What use cases do you see for business automation in the future?

Large enterprises are already on a path for automation. The attendant tasks, a lot of enterprises have already automated.

But RPA can be used for IT. Every IT shop has hundreds and thousands of processes. Don’t you have to automate that? Process mining is looked at as a line of business, but don’t you want to use process mining to mine the process you’re using?

There are a lot of use cases. How do you lower costs and improve IT productivity? That’s one use case. Digitization and build and automate around RPA is another one. Modernization of your applications is another one.

The whole API economy, every developer spends a tremendous amount of time creating test cases for their APIs. How about we automate test case generation? There’s a tremendous amount of opportunities within an enterprise. It’s not just in a line of business or IT across the enterprise that we can automate. But right now it’s mainly focused on attended tasks.

It’s not just enterprises, but even SMBs (small- to medium-sized businesses) have to adapt to it. Automation will become a norm for every company to adopt, whether you are a small company or a medium-sized company or you’re a large enterprise. It’s going to be part of everyday life to say, ‘If this process exists, how do we make sure that it’s at least a candidate for automation?’

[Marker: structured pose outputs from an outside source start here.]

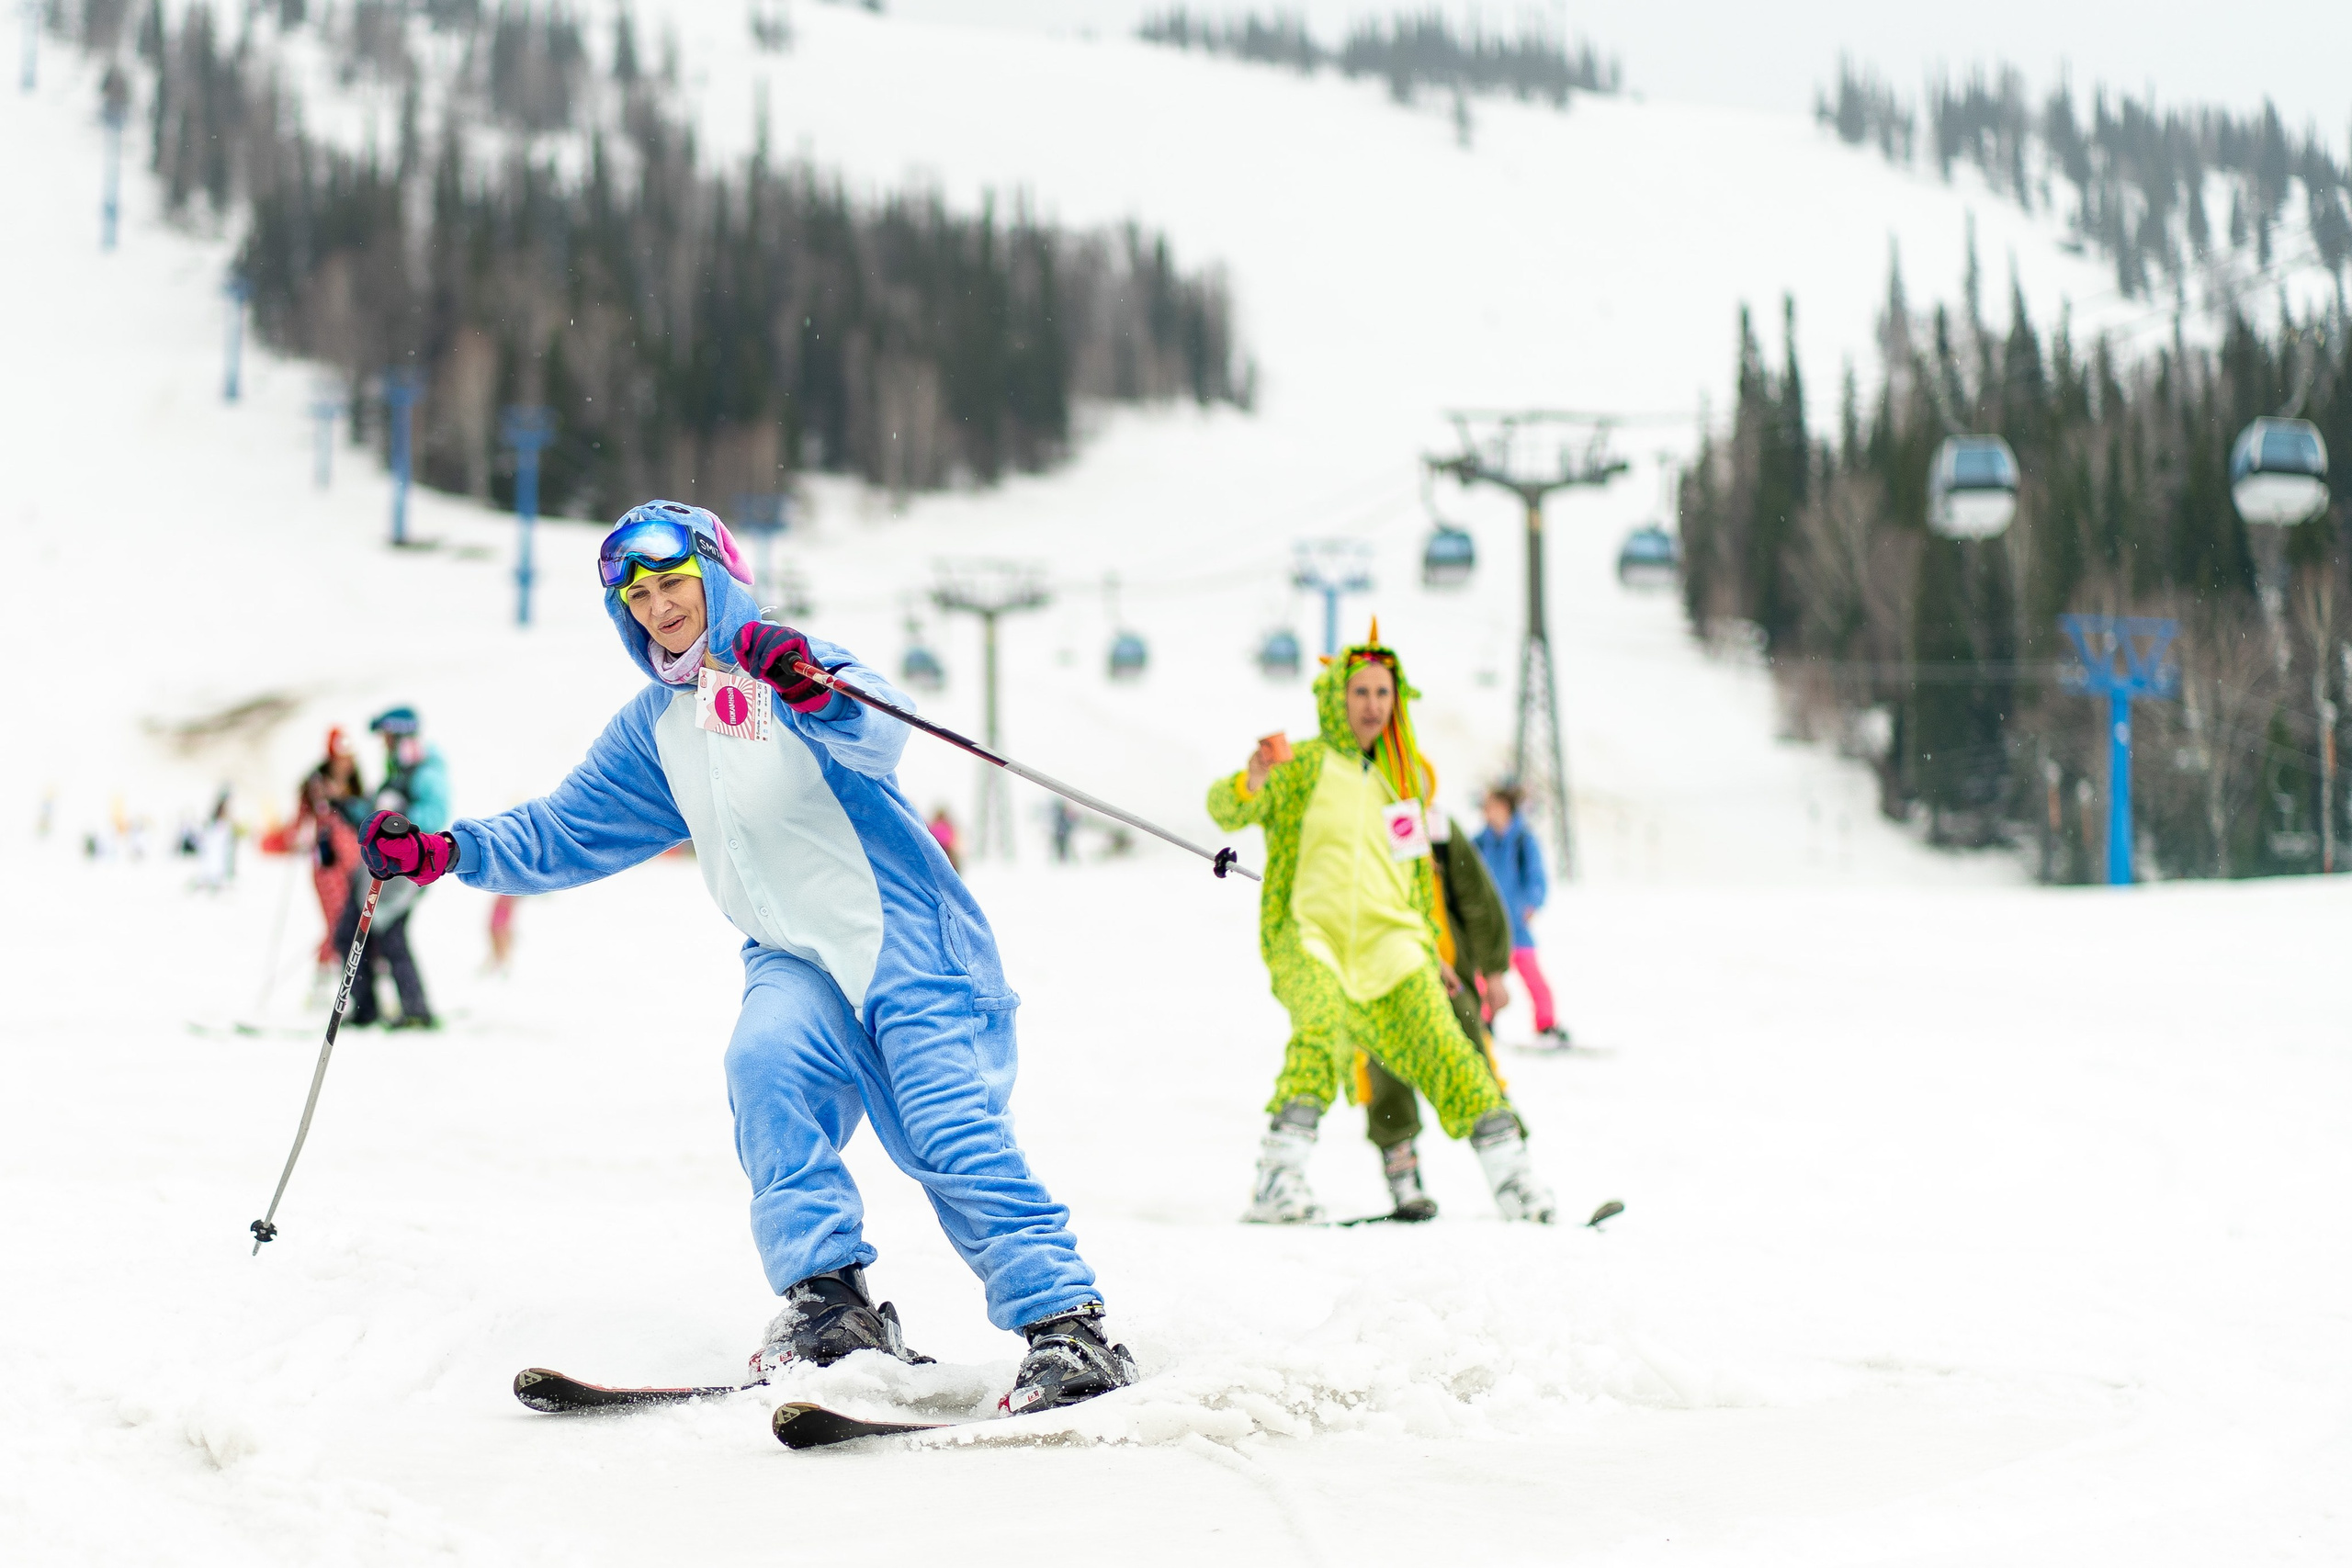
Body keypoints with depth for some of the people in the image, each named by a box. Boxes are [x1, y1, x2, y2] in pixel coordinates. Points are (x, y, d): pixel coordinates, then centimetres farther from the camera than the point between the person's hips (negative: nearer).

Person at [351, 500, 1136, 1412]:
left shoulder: (786, 663, -4)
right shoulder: (653, 728, 16)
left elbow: (875, 743, -25)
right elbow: (566, 834, 21)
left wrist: (815, 693, -46)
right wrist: (447, 853, 8)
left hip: (907, 942, -5)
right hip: (797, 961, 5)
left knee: (954, 1140, -17)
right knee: (765, 1066, -24)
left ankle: (1070, 1331, -17)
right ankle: (830, 1303, -21)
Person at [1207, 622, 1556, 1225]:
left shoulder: (1406, 778, 18)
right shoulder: (1304, 765, 2)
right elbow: (1227, 811, -12)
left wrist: (1429, 948, 25)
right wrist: (1250, 788, -35)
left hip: (1389, 945, 4)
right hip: (1310, 940, -4)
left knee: (1440, 1046, -11)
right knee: (1322, 1027, -30)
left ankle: (1511, 1175, -5)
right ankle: (1276, 1179, -29)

What obstacles lie ahead? Do you see business automation becoming more competitive?

An obstacle that I see is adoption. Anytime you have to take something and work on it, you have to give up on something else. While it’s high on the priority list, some of these things take time. How do I make sure that I really bring AI into it? It sounds great. It will help you with reducing your cost. It will help you with remediation of problems a lot faster. But at the same time, you have to take the time to bring in the AI models, train them, run it, and make sure. So there are some upfront costs.

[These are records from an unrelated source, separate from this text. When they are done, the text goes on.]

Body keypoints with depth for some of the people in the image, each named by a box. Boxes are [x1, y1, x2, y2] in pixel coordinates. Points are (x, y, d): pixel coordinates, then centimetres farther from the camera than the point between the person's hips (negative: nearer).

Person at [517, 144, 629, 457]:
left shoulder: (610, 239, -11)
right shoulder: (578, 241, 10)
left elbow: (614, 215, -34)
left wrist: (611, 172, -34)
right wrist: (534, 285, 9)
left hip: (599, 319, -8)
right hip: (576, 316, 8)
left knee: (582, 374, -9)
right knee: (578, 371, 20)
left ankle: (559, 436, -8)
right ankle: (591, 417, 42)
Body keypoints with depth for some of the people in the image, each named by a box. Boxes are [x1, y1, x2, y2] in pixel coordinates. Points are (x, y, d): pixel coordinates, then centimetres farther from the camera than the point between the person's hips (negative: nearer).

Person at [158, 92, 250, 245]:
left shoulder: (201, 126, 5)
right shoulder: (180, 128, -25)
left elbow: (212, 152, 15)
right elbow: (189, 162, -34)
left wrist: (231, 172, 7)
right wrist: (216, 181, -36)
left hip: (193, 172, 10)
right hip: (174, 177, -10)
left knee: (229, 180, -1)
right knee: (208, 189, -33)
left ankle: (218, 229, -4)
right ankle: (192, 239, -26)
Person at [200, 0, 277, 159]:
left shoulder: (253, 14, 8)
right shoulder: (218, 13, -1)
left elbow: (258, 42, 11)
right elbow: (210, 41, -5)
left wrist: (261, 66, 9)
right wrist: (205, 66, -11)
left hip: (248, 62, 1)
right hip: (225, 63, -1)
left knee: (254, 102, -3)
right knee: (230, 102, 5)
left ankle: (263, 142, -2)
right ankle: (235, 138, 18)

The strategy is building an automation platform. That’s where I think customers will go and that’s a need in the market. I know a strategy’s working when competition is trying to copy it. I see more and more platform discussions coming about. How do we bring not just RPA, not just process mining, but all the capabilities together to an enterprise.

Competition is good. It keeps us on our toes. It makes us more innovative and want to get ahead. But there is going to be a tremendous amount of competition with new players coming in.

The next stage, that’s going to be an obstacle. Building a bot is not that hard. But that bot being able to do what we want at scale at an enterprise with good security and governance and high availability -- that next phase is where the obstacles will come in. Being able to deploy that bot in a production along with hundreds of thousands of other bots and its resources in the right way. Maybe I wouldn’t call it an obstacle, but it’s definitely something only an enterprise vendor like IBM and few others can do.